====== Records to use

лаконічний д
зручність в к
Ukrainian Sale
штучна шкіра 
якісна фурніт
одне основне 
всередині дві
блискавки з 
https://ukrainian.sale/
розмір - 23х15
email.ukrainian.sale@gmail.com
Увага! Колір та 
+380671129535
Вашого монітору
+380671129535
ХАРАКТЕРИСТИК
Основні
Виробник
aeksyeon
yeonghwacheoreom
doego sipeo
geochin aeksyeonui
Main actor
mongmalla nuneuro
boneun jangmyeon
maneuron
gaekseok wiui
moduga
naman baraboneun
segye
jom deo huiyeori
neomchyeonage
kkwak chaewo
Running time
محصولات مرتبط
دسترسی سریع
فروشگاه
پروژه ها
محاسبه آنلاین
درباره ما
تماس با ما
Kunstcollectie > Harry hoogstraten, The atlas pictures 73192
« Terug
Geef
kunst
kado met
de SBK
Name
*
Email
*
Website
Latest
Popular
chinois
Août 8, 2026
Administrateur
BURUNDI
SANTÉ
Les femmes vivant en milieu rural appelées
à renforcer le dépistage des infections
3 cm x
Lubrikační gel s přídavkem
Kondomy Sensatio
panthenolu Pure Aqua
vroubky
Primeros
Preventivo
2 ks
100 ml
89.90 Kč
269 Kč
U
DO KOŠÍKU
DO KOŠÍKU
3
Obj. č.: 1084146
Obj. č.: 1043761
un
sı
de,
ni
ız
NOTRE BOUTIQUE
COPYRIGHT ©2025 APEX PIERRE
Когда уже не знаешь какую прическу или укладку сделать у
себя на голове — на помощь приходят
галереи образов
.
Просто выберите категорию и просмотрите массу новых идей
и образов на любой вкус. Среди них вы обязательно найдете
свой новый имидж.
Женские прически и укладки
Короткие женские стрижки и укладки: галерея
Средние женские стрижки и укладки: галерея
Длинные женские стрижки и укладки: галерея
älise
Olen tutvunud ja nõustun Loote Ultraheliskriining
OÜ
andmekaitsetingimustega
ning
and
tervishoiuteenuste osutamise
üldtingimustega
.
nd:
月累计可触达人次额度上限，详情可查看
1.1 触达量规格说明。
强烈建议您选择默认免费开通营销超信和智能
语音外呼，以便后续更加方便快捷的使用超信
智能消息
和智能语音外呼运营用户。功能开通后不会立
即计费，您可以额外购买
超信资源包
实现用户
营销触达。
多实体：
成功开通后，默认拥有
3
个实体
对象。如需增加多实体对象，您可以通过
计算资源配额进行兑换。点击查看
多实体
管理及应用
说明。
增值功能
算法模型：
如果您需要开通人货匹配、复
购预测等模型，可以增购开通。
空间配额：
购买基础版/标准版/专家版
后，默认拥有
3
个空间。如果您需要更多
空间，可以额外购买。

============

Copy down each line in the entries that has the word "галерея".

Короткие женские стрижки и укладки: галерея
Средние женские стрижки и укладки: галерея
Длинные женские стрижки и укладки: галерея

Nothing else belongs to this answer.